What you need:Cool Science
• Plastic bottle
• Baking sheet
• A cup
• 2 Tablespoons warm water
• 1 Teaspoon yeast
• 1/2 Cup 6% hydrogen peroxide
• 4-5 Drops food coloring
• Squirt of dish soap

What you do:
• Set a plastic bottle in the middle of a baking sheet to catch the toothpaste.
• Mix warm water and yeast in a cupand swirl together for a minute.
• Mix hydrogen peroxide, food coloring and dish soap in your  bottle.
• Pour the yeast mixture into the  bottle…and be amazed!

The reaction is summarized by this formula: 2 H2O2  –>  2 H2O + 02.

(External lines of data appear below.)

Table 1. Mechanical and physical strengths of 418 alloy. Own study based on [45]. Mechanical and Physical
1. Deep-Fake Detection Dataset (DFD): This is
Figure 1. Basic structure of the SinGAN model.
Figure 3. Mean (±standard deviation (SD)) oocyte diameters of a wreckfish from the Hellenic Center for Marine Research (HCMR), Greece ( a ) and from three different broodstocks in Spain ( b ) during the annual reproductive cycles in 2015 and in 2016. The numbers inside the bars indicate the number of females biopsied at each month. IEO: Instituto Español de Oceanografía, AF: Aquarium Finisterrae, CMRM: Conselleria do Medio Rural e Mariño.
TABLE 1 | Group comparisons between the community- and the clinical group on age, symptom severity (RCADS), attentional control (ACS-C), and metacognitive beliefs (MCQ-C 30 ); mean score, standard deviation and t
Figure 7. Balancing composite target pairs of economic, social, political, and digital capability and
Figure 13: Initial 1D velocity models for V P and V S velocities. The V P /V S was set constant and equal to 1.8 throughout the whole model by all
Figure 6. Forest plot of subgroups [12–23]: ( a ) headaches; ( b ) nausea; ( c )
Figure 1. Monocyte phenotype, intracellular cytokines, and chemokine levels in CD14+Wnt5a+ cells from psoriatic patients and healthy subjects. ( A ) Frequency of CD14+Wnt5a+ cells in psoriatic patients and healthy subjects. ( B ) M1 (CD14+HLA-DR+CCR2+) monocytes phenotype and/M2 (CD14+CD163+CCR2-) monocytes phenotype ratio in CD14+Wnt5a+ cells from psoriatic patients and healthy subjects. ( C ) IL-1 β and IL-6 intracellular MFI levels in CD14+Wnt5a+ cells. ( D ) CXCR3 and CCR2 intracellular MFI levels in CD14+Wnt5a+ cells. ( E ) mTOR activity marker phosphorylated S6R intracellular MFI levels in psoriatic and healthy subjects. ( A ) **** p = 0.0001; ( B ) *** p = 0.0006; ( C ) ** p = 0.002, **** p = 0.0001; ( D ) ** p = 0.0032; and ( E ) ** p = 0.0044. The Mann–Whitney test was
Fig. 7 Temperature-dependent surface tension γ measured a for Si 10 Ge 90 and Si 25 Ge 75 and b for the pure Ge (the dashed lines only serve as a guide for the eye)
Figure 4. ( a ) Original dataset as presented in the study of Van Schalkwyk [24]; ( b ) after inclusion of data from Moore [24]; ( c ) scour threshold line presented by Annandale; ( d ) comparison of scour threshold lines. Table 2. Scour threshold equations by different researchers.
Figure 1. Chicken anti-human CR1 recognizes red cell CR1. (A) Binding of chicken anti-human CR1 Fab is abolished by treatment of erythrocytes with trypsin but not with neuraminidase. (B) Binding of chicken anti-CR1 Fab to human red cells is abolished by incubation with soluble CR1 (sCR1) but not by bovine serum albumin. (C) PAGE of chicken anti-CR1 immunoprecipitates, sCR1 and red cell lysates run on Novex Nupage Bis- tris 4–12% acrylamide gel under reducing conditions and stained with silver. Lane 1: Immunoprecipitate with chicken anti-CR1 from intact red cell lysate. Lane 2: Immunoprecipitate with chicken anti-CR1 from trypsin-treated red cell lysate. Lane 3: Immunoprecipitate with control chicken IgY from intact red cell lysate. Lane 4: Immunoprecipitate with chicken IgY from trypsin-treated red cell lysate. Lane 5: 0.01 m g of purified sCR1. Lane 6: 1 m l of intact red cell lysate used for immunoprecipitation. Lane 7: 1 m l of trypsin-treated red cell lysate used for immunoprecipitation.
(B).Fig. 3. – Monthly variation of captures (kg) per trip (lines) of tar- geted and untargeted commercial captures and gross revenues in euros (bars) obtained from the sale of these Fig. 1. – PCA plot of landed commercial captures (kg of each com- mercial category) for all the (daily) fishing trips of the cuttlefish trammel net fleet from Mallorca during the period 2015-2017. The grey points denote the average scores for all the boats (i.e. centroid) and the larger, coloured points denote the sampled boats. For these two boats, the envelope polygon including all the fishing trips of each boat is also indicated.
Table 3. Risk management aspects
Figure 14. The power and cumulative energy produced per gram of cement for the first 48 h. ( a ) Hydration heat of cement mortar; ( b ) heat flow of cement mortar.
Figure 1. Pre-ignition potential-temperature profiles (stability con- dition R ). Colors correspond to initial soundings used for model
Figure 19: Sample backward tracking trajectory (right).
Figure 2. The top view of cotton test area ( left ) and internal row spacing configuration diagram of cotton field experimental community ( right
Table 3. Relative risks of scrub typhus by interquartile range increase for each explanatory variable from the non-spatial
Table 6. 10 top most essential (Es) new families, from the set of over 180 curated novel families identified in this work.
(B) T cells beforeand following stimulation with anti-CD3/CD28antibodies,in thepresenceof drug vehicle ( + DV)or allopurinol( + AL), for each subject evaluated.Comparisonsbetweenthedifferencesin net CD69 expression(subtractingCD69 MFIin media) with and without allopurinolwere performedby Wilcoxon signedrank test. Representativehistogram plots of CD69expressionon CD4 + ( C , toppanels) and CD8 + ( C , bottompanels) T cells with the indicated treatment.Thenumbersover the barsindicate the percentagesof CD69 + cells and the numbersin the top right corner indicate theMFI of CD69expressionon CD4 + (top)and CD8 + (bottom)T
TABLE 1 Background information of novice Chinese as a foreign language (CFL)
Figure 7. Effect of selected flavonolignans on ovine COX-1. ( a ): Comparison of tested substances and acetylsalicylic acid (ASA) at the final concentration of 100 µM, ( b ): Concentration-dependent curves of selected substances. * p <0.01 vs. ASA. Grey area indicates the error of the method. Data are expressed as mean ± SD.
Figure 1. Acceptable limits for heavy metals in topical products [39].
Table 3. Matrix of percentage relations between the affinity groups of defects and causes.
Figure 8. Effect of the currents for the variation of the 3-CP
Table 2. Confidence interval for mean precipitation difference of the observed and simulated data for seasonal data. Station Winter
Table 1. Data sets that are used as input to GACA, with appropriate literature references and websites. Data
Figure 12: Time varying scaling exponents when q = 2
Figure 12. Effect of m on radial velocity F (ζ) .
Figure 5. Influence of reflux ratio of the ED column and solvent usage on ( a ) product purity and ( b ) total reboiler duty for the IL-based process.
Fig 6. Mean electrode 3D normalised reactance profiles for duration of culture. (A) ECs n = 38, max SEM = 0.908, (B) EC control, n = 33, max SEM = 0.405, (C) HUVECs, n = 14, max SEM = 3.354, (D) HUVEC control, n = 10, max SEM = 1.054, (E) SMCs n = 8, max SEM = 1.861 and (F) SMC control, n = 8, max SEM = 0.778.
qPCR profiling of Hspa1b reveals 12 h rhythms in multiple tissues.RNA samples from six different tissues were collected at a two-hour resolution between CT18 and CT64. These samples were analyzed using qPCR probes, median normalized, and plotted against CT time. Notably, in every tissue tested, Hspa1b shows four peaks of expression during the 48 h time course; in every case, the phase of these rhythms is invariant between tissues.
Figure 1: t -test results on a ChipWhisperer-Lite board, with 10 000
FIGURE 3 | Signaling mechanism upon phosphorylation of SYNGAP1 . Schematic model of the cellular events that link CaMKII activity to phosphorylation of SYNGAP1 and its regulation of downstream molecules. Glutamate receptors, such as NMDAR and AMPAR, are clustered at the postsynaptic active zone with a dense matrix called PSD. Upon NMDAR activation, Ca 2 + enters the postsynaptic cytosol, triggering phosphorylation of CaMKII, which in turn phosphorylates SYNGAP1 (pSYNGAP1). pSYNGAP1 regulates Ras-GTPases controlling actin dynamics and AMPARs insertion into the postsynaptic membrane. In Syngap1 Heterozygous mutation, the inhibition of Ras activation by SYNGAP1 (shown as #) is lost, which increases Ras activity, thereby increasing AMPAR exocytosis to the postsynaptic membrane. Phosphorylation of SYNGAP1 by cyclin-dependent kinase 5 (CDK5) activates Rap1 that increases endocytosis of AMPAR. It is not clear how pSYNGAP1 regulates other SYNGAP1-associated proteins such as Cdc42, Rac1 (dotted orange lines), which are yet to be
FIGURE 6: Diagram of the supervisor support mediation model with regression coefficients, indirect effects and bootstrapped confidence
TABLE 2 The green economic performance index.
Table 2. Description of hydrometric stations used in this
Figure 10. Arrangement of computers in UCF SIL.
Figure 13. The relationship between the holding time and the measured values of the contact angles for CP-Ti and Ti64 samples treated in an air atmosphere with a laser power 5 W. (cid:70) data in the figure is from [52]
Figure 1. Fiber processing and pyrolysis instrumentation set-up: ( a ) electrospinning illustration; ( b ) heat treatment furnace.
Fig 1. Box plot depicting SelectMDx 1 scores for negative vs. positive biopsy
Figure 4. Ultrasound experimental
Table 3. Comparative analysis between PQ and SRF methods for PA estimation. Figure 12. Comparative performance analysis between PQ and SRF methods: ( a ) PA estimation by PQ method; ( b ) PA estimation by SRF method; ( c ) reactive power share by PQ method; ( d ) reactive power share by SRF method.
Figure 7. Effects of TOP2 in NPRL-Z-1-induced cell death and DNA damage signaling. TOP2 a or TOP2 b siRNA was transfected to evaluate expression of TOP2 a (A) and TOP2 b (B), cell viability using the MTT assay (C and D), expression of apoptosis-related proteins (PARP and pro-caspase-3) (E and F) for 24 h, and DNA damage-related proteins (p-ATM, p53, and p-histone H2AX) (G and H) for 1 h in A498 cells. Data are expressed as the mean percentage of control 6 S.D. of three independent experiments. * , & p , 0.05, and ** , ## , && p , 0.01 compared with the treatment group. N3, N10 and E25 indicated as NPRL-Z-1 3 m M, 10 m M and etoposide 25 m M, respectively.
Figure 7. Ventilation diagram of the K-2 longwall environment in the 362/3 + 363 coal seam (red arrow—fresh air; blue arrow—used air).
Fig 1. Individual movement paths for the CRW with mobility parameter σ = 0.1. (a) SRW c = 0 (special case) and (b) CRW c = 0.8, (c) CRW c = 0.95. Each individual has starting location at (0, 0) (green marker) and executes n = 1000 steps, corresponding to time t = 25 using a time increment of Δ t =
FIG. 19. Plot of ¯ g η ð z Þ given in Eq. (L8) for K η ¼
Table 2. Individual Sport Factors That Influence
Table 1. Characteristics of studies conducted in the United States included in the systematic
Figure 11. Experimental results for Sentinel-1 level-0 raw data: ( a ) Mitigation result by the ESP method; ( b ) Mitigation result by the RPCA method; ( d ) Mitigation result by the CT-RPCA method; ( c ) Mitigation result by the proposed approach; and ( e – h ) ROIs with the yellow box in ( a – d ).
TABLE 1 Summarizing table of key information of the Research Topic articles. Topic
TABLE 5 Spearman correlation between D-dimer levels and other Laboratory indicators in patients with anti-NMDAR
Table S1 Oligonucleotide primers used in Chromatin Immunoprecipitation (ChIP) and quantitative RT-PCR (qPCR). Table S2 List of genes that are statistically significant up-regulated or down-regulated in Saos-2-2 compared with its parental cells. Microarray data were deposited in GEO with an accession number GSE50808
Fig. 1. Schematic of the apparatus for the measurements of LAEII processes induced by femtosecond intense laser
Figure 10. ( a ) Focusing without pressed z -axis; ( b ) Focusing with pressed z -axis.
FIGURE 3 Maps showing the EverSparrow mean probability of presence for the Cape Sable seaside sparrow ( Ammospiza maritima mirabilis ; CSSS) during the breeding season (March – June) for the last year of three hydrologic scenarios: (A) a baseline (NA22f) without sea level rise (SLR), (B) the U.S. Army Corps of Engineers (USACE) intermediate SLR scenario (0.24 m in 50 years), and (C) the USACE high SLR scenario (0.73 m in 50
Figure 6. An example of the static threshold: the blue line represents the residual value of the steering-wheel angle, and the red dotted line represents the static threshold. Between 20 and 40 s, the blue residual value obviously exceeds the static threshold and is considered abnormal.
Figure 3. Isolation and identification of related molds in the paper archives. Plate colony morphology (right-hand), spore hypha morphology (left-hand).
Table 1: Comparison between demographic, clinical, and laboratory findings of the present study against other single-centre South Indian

Hydrogen peroxide (H2O2) naturally breaks down into water and oxygen.  It is stored in opaque containers to help slow down this process.  Catalase (an enzyme in all living things, including yeast) speeds up the reaction.  Dish soap catches the oxygen and makes bigger bubbles and the food coloring makes it look cool.  The foam and bottle feel warm because the reaction is exothermic -it releases energy as heat.